Nokia has lost more than 5 billion euros in nine quarters as Chief Executive Officer Stephen Elop’s comeback bid hasn’t reversed market-share declines. Nokia’s basic phones are losing users to Chinese rivals and new smartphones have failed to stop shoppers from picking up Samsung Electronics Co. and Apple Inc. devices. Sales at the Nokia Siemens Networks unit also dropped.
“The revenue shortfall in both the handset business and in Nokia Siemens is the key takeaway,” said Hakan Wranne, an analyst at Swedbank AB in Stockholm. “Less and less of this company remains.”
Nokia fell 2.8 percent to 3.01 euros in Helsinki, paring the gain to 2.9 percent this year. The stock lost 22 percent last year, its fifth straight annual drop.
The second-quarter net loss narrowed to 227 million euros from 1.4 billion euros a year earlier. Analysts projected a loss of 258.8 million euros.
Nokia joins rivals such as BlackBerry and Samsung in reporting results trailing estimates, signaling a slowing market as an increasing number of users in more developed countries have already upgraded to smartphones.
Sales volumes of both Nokia’s basic phones and smartphones fell 27 percent. Basic-phone sales were 53.7 million, missing the 54.4 million projected by analysts surveyed by Bloomberg.
Sales of the Lumia smartphones, which run Microsoft Corp.’s Windows software, climbed 32 percent from the first quarter. Nokia has introduced new versions, such as the Lumia 1020 with a 41-megapixel camera unveiled last week, to spur demand. Analysts projected Lumia volumes of 7.8 million units.
Lumia sales are still a fraction of the more than 100 million smartphones Samsung and Apple combined sell each quarter. Apple sold 37.4 million iPhones in the quarter through March and is set to report its next quarterly earnings July 23.
The operating loss at Nokia’s mobile devices business, excluding some items, was equivalent to 1.2 percent of sales. Analysts projected a loss of 2.2 percent. This quarter, that margin will be in a range of minus 6 to positive 2, while sales at the unit will rise from the second quarter, Nokia predicted.
To reduce costs, Elop has cut more than 20,000 jobs and closed production and research sites since taking over in 2010. Nokia said today it is cutting a further 440 positions in its mobile-phone business. The company may need to “revisit its cost base,” Sami Sarkamies, an analyst at Nordea Bank AB, said in a note to clients after the report.
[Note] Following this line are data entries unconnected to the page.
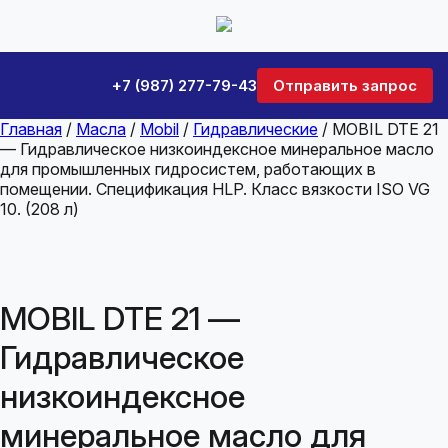
+7 (987) 277-79-43
Отправить запрос
Главная
/
Масла
/
Mobil
/
Гидравлические
/ MOBIL DTE 21
— Гидравлическое низкоиндексное минеральное масло
для промышленных гидросистем, работающих в
помещении. Спецификация HLP. Класс вязкости ISO VG
10. (208 л)
MOBIL DTE 21 —
Гидравлическое
низкоиндексное
минеральное масло для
One of the first smartphone makers, Nokia dominated with a global market share topping 50 percent before Apple’s iPhone and Google Inc.’s Android software were introduced about six years ago. Nokia’s market share has since collapsed to about 3 percent, according to IDC. The slump has pushed Nokia to losses and forced it to cancel its dividend for the first time in at least 143 years.
Similarly to Nokia, Canada’s BlackBerry has also struggled to challenge Apple and Samsung. The company missed analysts’ estimates for phone shipments and profit for the latest quarter, sending its stock down the most in 13 years.
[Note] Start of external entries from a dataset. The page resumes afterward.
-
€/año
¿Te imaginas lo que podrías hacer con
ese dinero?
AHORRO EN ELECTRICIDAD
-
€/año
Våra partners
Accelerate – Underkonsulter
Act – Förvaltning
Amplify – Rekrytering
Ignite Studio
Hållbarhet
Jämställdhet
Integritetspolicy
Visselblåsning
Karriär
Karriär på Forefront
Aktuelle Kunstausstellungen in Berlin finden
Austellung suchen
Samsung, the world’s largest mobile-phone maker, this month posted quarterly operating income of about 9.5 trillion won ($8.3 billion), missing the 10 trillion-won average estimate.
Nokia’s net cash fell to 4.1 billion euros at the end of the quarter from 4.5 billion euros in the first quarter. Its debt rating was cut this month one step deeper into junk by Standard & Poor’s, which said the handset maker’s net cash may tumble after a deal to buy Siemens AG’s share in their six-year-old mobile-equipment venture for 1.7 billion euros.
Nokia Siemens reported an operating profit of 8 million euros as sales fell 17 percent to 2.78 billion euros. Its operating margin, excluding some items, expanded to 11.8 percent from 0.8 percent a year earlier.
Nokia Siemens now aims to cut 1.5 billion euros in costs by the end of this year compared with the end of 2011. Its previous goal was more than 1 billion euros.
Nokia must focus on “improving the competitiveness and innovation of our products while we manage our costs and keep moving with urgency,” Elop told reporters on a conference call.